Raja Sen thinks Sridevi excels in her comeback film.

In India, our post-Colonial hangover includes a peculiar English-language elitism, where those even halfway in control of the language thumb their nose at those unable to speak it.

Where folk routinely, and with unforgivable curtness, cut folk off mid-sentence to snappily correct pronunciation. Which is why a scene in Gauri Shinde's new film -- where a simple Maharashtrian woman is castigated by her family for calling jazz "jhaaz" (even as they proudly call it "jhazz" themselves) -- rings so true.

They don't intentionally mean to humiliate the woman with their constant use of English, but appear befuddled by her lack of what they imagine to be the most basic of linguistic skills.

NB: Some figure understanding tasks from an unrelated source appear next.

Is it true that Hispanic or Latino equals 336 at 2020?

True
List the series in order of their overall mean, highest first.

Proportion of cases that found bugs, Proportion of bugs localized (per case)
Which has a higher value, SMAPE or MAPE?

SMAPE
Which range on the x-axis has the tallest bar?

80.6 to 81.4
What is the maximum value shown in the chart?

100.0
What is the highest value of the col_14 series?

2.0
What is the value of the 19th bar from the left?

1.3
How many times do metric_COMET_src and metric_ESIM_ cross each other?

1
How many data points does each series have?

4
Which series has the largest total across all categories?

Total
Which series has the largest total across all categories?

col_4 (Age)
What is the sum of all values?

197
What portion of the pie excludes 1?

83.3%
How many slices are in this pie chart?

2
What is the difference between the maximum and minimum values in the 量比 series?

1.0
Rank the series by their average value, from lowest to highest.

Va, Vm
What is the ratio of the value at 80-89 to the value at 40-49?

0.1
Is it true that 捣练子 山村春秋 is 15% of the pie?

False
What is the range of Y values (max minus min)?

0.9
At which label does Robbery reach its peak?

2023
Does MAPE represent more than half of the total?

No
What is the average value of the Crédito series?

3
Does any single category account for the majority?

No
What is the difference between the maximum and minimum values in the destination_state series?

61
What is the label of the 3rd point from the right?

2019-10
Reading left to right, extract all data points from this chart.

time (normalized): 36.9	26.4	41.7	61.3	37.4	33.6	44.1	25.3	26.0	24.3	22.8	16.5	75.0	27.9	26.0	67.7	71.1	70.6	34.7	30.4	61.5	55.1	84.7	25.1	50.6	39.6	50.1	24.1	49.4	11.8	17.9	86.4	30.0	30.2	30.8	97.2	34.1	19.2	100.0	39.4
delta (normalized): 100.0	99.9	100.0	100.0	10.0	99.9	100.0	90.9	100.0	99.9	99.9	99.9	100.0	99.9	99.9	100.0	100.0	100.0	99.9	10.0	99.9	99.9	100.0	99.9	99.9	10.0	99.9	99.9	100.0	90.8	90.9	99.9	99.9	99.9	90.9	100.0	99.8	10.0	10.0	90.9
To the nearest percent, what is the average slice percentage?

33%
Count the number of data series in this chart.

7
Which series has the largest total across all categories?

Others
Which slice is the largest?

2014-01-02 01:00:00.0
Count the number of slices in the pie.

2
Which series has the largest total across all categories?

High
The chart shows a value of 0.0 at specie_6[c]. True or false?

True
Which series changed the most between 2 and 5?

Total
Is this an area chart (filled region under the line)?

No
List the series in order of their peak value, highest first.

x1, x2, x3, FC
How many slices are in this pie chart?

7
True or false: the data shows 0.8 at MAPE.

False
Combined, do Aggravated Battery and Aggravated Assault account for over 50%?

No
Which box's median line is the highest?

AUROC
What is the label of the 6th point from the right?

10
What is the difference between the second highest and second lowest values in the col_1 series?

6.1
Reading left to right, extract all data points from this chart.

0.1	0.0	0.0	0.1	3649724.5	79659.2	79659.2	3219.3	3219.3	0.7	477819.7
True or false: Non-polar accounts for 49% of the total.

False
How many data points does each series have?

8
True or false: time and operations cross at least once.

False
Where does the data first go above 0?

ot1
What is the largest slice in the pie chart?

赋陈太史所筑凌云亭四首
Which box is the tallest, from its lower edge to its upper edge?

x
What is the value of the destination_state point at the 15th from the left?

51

Shashi, the devastatingly unassuming heroine of English Vinglish, is a homemaker and crafter of much-adored laddoos, a fledgling entrepreneur doing what she does because its the only thing she's applauded for. Not knowing English, however, cripples her at nearly every turn, till the fact that she can't speak the language becomes her not-so-secret shame, not unlike Kate Winslet's illiteracy in The Reader. And here's the thing: Sridevi does far better.

It helps, of course, that the script services her at every turn. Shinde, making her directorial debut, concentrates not on the overarching drama or the narrative arc, but instead labours hard on creating a heroine so flawless, so grounded, so perfectly lovely that we can't help but be swayed by her. She is a heroine so exaggeratedly Good that she, contrasted against her cartoonishly callous family, appears a superwoman.

This could very well have been another case of script servicing star except, as said, the star really did deserve a script this slavish.

Sridevi's been away nearly fifteen years, and Hindi cinema has changed significantly, a fact perhaps most amusingly encapsulated by the way the actress gasps in this film on seeing a couple kiss in a coffee shop, something unimaginable (on-screen, anyway) in her time.

Yet here she is, better than ever. Yes, ever. English Vinglish sees the veteran heroine trade in glamour for primness and chiffon for cotton, and reining in her wondrously exaggerated acting instincts: even her inimitably shaky-shrill voice works here as a facet of her character's fragility, her constant insecurity.